Problems and tasks ->
(1) In the Rocket Ismail story, which team's owner approached Ismail with an offer after he declared for the draft?
(2) Copy the Rocket Ismail story from "In 1991, Ismail" to "a household name.", switching "household name" for "familiar face".
(3) Resume the Rocket Ismail story after its last sentence.

Excerpt to read ->
'''

For many stars, life after football is filled with what-ifs. After earning an enormous paycheck, it’s far too easy for NFL players to make bad financial decisions after they retire. Many athletes have lost entire fortunes to addiction or bad business investments. Rarely does a player involved in poor investments escape with their wealth intact. This is the story of Raghib “Rocket” Ismail.
The Rocket’s career
Ismail has spent his retirement the same way he spent his career: right on the edge of chaos. It’s nothing new to him.
The wide receiver got started playing for Notre Dame. In his college years, spanning 1988-91, Ismail racked up the accolades. He helped the Fighting Irish win the National College Championship in his freshman year and brought Notre Dame to two separate Orange Bowls. In 1991, he narrowly losing the Heisman trophy to Ty Dettmer.
In 1991, Ismail declared for the draft, but at the last minute, things went wild. The owner of the Toronto Argonauts, of the recently-formed Canadian Football League, approached Ismail with an incredible offer. After his meteoric college career, coupled with an appearance in Sports Illustrated, Rocket Ismail was a household name.

'''

Data listing ->
'''

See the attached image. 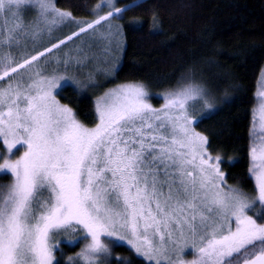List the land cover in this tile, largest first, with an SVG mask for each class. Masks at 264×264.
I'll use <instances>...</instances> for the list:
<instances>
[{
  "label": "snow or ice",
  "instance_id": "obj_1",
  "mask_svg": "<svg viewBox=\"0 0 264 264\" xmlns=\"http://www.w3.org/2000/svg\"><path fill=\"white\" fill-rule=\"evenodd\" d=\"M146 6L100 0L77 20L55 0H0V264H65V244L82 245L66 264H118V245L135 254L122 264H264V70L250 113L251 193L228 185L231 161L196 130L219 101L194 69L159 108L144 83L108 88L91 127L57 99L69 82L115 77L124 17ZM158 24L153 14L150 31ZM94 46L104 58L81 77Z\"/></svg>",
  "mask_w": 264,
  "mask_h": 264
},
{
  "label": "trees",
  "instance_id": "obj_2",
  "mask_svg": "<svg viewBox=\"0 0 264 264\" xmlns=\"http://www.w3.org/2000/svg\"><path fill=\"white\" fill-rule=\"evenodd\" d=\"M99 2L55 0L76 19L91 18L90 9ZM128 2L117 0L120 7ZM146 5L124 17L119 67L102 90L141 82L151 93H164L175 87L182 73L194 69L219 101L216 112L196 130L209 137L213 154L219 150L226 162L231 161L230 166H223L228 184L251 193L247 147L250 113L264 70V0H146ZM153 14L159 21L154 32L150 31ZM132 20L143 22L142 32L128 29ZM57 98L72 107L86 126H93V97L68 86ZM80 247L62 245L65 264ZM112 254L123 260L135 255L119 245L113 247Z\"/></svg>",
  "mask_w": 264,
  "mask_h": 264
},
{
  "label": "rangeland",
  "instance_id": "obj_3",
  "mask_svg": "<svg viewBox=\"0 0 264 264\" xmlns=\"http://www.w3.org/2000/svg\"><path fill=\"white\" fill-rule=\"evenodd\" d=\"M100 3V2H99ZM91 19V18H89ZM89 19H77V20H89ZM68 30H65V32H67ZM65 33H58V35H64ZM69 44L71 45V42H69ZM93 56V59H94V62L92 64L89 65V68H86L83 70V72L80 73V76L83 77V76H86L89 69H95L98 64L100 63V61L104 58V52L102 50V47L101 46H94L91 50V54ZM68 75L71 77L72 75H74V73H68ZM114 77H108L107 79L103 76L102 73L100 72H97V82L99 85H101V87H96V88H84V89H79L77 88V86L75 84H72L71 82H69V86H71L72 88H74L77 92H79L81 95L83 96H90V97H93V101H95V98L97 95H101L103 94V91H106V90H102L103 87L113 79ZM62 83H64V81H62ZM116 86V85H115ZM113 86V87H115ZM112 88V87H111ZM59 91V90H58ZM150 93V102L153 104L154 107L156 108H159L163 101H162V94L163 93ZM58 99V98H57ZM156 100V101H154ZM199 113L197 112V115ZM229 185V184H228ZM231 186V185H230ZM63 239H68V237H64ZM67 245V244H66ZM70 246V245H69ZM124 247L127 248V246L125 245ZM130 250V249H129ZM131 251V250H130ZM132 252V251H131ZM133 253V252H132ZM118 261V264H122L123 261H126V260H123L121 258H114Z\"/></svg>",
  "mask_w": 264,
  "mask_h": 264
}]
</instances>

'''

Responses to the exercise ->
(1) The owner of the Toronto Argonauts.

(2)
In 1991, Ismail declared for the draft, but at the last minute, things went wild. The owner of the Toronto Argonauts, of the recently-formed Canadian Football League, approached Ismail with an incredible offer. After his meteoric college career, coupled with an appearance in Sports Illustrated, Rocket Ismail was a familiar face.

(3)
The CFL extended an $18 million dollar offer asking Ismail to jump ship and play in Canada. After two seasons, one record-setting, the other capped off by a sideline brawl, the wide receiver left the CFL and was quickly drafted by the Oakland Raiders. He would go on to play nine seasons in the NFL, boasting incredible receiving stats as Pro-Football-Reference details.
Raghib Ismail’s series of failures
Ismail had an incredible football career full of twists and turns, but his retirement has been just as intense. Not one to stay stationary, Ismail has spent the years since he retired in 2003 involved in one business venture after another, reports Business Insider.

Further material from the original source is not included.